[Saved entries]
============================================================

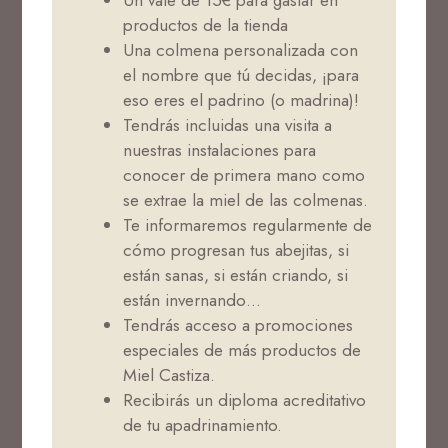
Un vale de 15€ para gastar en
productos de la tienda
Una colmena personalizada con
el nombre que tú decidas, ¡para
eso eres el padrino (o madrina)!
Tendrás incluidas una visita a
nuestras instalaciones para
conocer de primera mano como
se extrae la miel de las colmenas.
Te informaremos regularmente de
cómo progresan tus abejitas, si
están sanas, si están criando, si
están invernando…
Tendrás acceso a promociones
especiales de más productos de
Miel Castiza.
Recibirás un diploma acreditativo
de tu apadrinamiento.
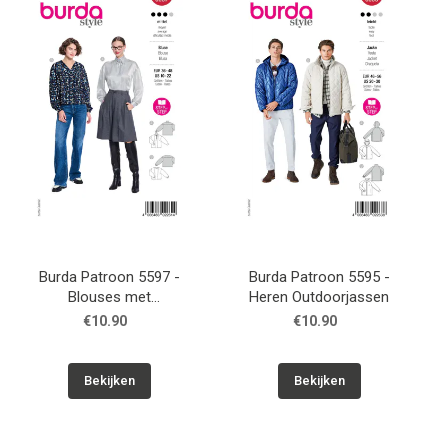
Patronen
Breien & Haken
Hobby
Workshops
Cadeaubon
Burda Patroon 5597 -
Burda Patroon 5595 -
Blouses met
Heren Outdoorjassen
asymmetrische sluiting
Contact
€10.90
€10.90
Bekijken
Bekijken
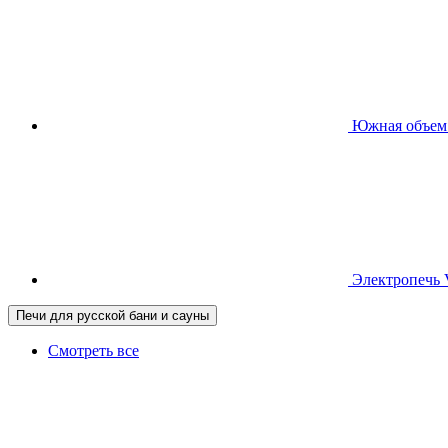
Южная
объем
Электропечь
Печи для русской бани и сауны
Смотреть все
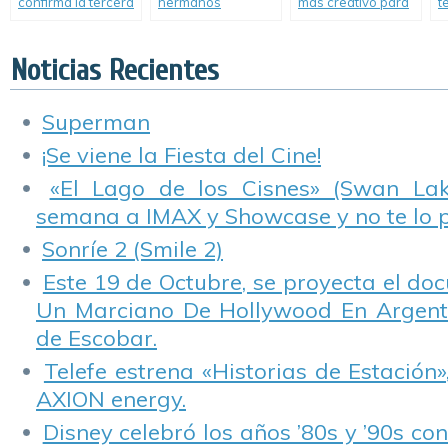
confirma la tercera
hermanos
más creativo para
t
temporada de
Caniggia ya tiene
llevarlo al Comic-
«
«Acapulco Shore».
fecha de estreno.
Con en San Diego.
m
a
Noticias Recientes
Superman
¡Se viene la Fiesta del Cine!
«El Lago de los Cisnes» (Swan Lake
semana a IMAX y Showcase y no te lo 
Sonríe 2 (Smile 2)
Este 19 de Octubre, se proyecta el do
Un Marciano De Hollywood En Argentin
de Escobar.
Telefe estrena «Historias de Estación»
AXION energy.
Disney celebró los años ’80s y ’90s co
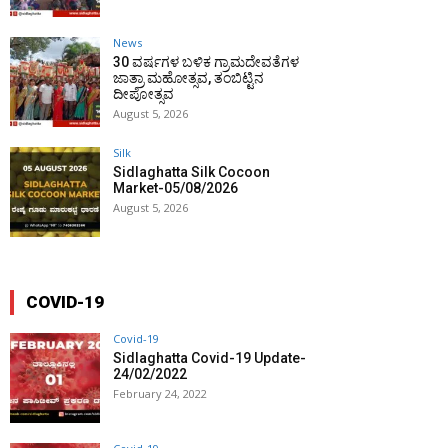
News
30 ವರ್ಷಗಳ ಬಳಿಕ ಗ್ರಾಮದೇವತೆಗಳ
ಜಾತ್ರಾ ಮಹೋತ್ಸವ, ತಂಬಿಟ್ಟಿನ
ದೀಪೋತ್ಸವ
August 5, 2026
Silk
Sidlaghatta Silk Cocoon
Market-05/08/2026
August 5, 2026
COVID-19
Covid-19
Sidlaghatta Covid-19 Update-
24/02/2022
February 24, 2022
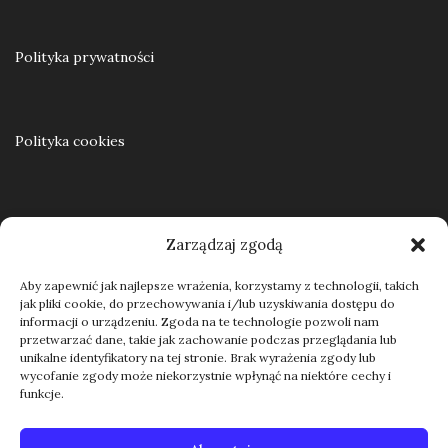
55,00
zł
Polityka prywatności
Dodaj do koszyka
Polityka cookies
Regulamin
Zarządzaj zgodą
Aby zapewnić jak najlepsze wrażenia, korzystamy z technologii, takich
jak pliki cookie, do przechowywania i/lub uzyskiwania dostępu do
Kontakt
informacji o urządzeniu. Zgoda na te technologie pozwoli nam
przetwarzać dane, takie jak zachowanie podczas przeglądania lub
unikalne identyfikatory na tej stronie. Brak wyrażenia zgody lub
wycofanie zgody może niekorzystnie wpłynąć na niektóre cechy i
funkcje.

============================================================

**WHAT TO WORK ON**: Reproduce the text of every row above word for word, line by line. Leave out the picture lines.

**WRITTEN SOLUTION**:
Un vale de 15€ para gastar en
productos de la tienda
Una colmena personalizada con
el nombre que tú decidas, ¡para
eso eres el padrino (o madrina)!
Tendrás incluidas una visita a
nuestras instalaciones para
conocer de primera mano como
se extrae la miel de las colmenas.
Te informaremos regularmente de
cómo progresan tus abejitas, si
están sanas, si están criando, si
están invernando…
Tendrás acceso a promociones
especiales de más productos de
Miel Castiza.
Recibirás un diploma acreditativo
de tu apadrinamiento.
Patronen
Breien & Haken
Hobby
Workshops
Cadeaubon
Burda Patroon 5597 -
Burda Patroon 5595 -
Blouses met
Heren Outdoorjassen
asymmetrische sluiting
Contact
€10.90
€10.90
Bekijken
Bekijken
Южная
объем
Электропечь
Печи для русской бани и сауны
Смотреть все
confirma la tercera
hermanos
más creativo para
t
temporada de
Caniggia ya tiene
llevarlo al Comic-
«
«Acapulco Shore».
fecha de estreno.
Con en San Diego.
m
a
Noticias Recientes
Superman
¡Se viene la Fiesta del Cine!
«El Lago de los Cisnes» (Swan Lake
semana a IMAX y Showcase y no te lo 
Sonríe 2 (Smile 2)
Este 19 de Octubre, se proyecta el do
Un Marciano De Hollywood En Argentin
de Escobar.
Telefe estrena «Historias de Estación»
AXION energy.
Disney celebró los años ’80s y ’90s co
News
30 ವರ್ಷಗಳ ಬಳಿಕ ಗ್ರಾಮದೇವತೆಗಳ
ಜಾತ್ರಾ ಮಹೋತ್ಸವ, ತಂಬಿಟ್ಟಿನ
ದೀಪೋತ್ಸವ
August 5, 2026
Silk
Sidlaghatta Silk Cocoon
Market-05/08/2026
August 5, 2026
COVID-19
Covid-19
Sidlaghatta Covid-19 Update-
24/02/2022
February 24, 2022
55,00
zł
Polityka prywatności
Dodaj do koszyka
Polityka cookies
Regulamin
Zarządzaj zgodą
Aby zapewnić jak najlepsze wrażenia, korzystamy z technologii, takich
jak pliki cookie, do przechowywania i/lub uzyskiwania dostępu do
Kontakt
informacji o urządzeniu. Zgoda na te technologie pozwoli nam
przetwarzać dane, takie jak zachowanie podczas przeglądania lub
unikalne identyfikatory na tej stronie. Brak wyrażenia zgody lub
wycofanie zgody może niekorzystnie wpłynąć na niektóre cechy i
funkcje.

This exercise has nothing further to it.